In years gone by, had you visited Zaka in the Masvingo Province of Zimbabwe in October, the ground would already be sown with maize, ready for the onset of the rainy season. But in recent years, temperatures have been rising, and the seasons have been shifting. Now, despite the time of year, the rain has not fallen and farmers are only just beginning to prepare the land for planting.
Zaka is hot and dry, and receives an average rainfall of 600mm or less. Temperatures regularly hit above 30 degrees, and can remain there until 9pm at night. Last year, the region experienced the worst drought in decades, brought on by the El Niño weather phenomenon. Local farmers were hit hard.
“It was one of the worst droughts we have ever seen,” comments 66-year-old farmer Amon Makonese. “I planted three hectares of maize, but it all wilted. I got only half a tonne of maize – I didn’t have enough to sell.

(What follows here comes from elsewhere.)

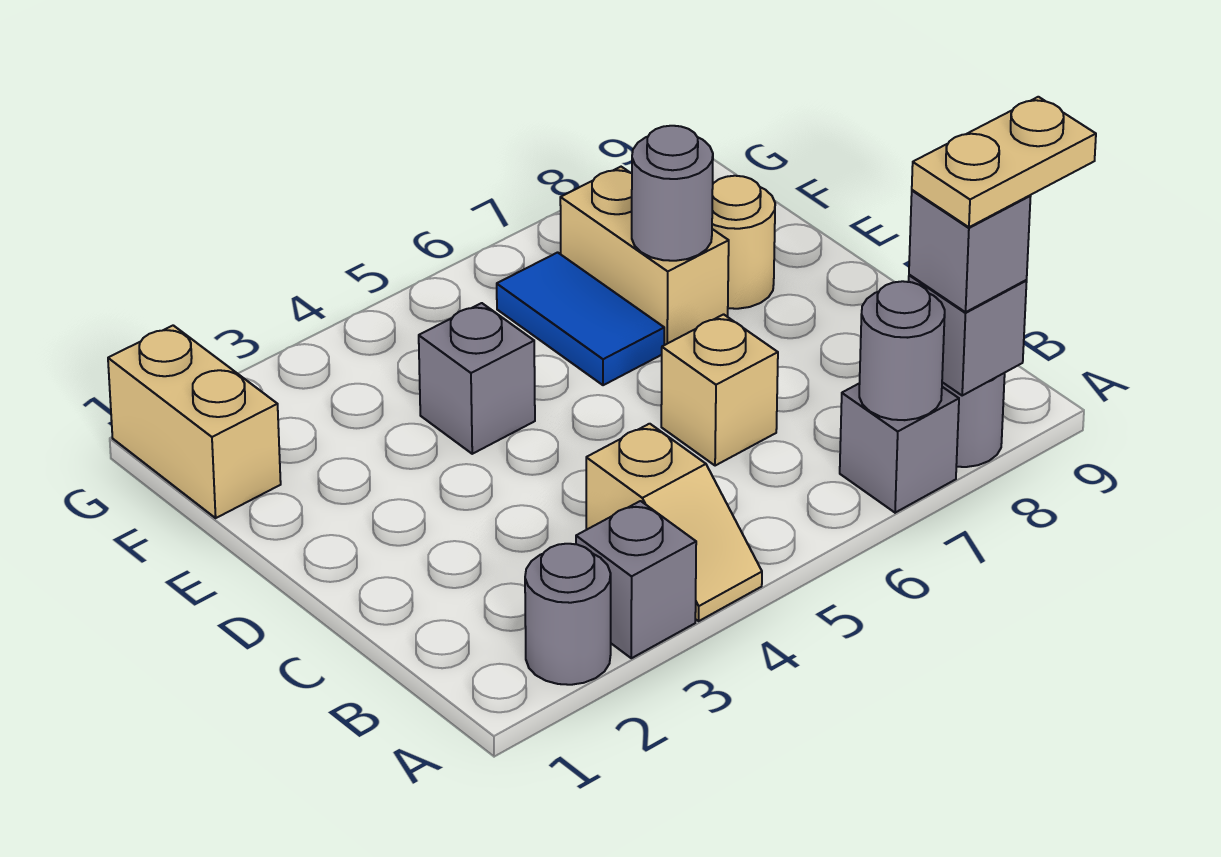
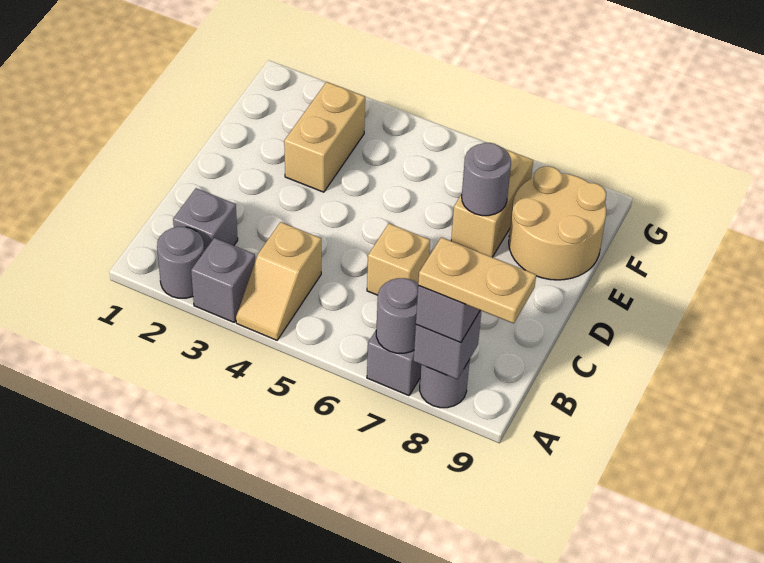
grey brick E4 level 1 -> grey brick B2 level 1
blue tile E6:F6 level 1 -> none
tan round brick E8 level 1 -> tan round brick E8:F9 level 1
tan brick F1:G1 level 1 -> tan brick E3:F3 level 1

The drought cut off my means of survival.”
Work underway at the International Maize and Wheat Improvement Center in Zimbabwe (CIMMYT), is seeking to ensure the widespread hunger in the country caused by the 2015/6 drought is not repeated, by breeding a heat- and drought-tolerant maize variety that can still grow in extreme temperatures.
“El Niño had a devastating impact on agricultural production in southern Africa, and high temperatures have been one of the biggest yield reducing factors associated with El Niño in many areas of Zimbabwe,” comments Dr. Cairns, Senior Maize Physiologist at CIMMYT.

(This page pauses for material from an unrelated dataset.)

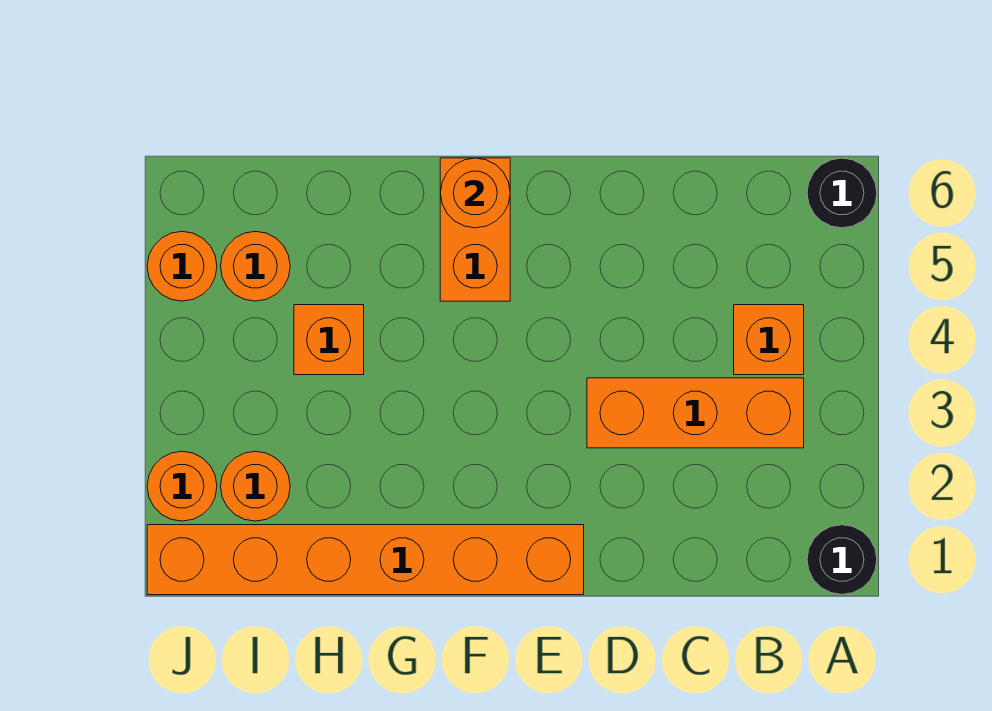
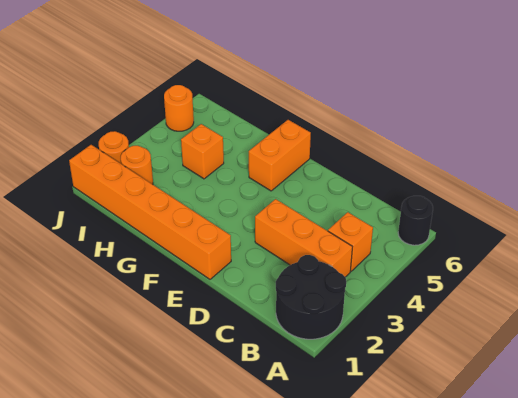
black round brick A1 level 1 -> black round brick A1:B2 level 1
orange round brick F6 level 2 -> none
orange round brick I5 level 1 -> none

Thanks to climate projections and modelling carried out five years ago by the CGIAR Research Program on Climate Change, Agriculture and Food Security (CCAFS), CIMMYT knew that heat stress was going to be a major problem in the future, so established 15 hectares of heat screening across several countries, including Zimbabwe. Using conventional breeding techniques, CIMMYT is now the only research organization in Eastern and Southern Africa to have developed a range of hybrid seeds that yield twice as much as the current, most popular hybrid under test conditions.
“Due to the high temperatures we had last year, both farmers and seed companies are demanding varieties which include heat tolerance,” Dr. Cairns adds. “If we had only begun breeding for heat stress this year, the first heat tolerant varieties would be only be ready by around 2021. This underscores the need for breeding programs to keep pace with the latest climate projections.”
Farmers who have tested the new varieties, like what they saw.
“There is real hunger here,” Apollonia Marutsvaka, a farmer from Zaka told us. “I am lucky that I planted the demo seed (from CIMMYT) after the first crop failed. Compared to other conventional seed, the demo seed survived in the hot and dry conditions we experienced. Despite the heat and dryness, I got something, and now I will only run out of food around February (2017).”
Although three major seed companies in Zimbabwe intend to release these improved hybrids, it will still take between one and two years for them to reach farmers, due to the time it takes to make large enough quantities to sell.
A recent report published in Nature Climate Change highlighted that current crop breeding programs are not keeping pace with climate change – and efforts must be directed at reducing the time it takes for a new seed to be developed and disseminated.
To speed up its work, CIMMYT is also using a range of new technologies at their Chiredzi research station. For example, drones are now being used to monitor crop health from the sky. A job that could take days when done manually is now completed in a matter of minutes by the drone.
For farmers in the Zaka region, there is now hope for the future. The recent climate talks in Marrakech highlighted the importance of adapting African agriculture to climate change, and the story of heat tolerant maize in Zimbabwe was shared as a shining example of how Africa agriculture can adapt to a changing climate.
“Investment in agricultural research to develop and disseminate new seed technologies is one of the best investments we can make for climate adaptation,” comments Dr Andy Jarvis, from the International Centre for Tropical Agriculture (CIAT).
“Climate funds could be used to help the world’s farmers stay several steps ahead of climate change, with major benefits for global food security.”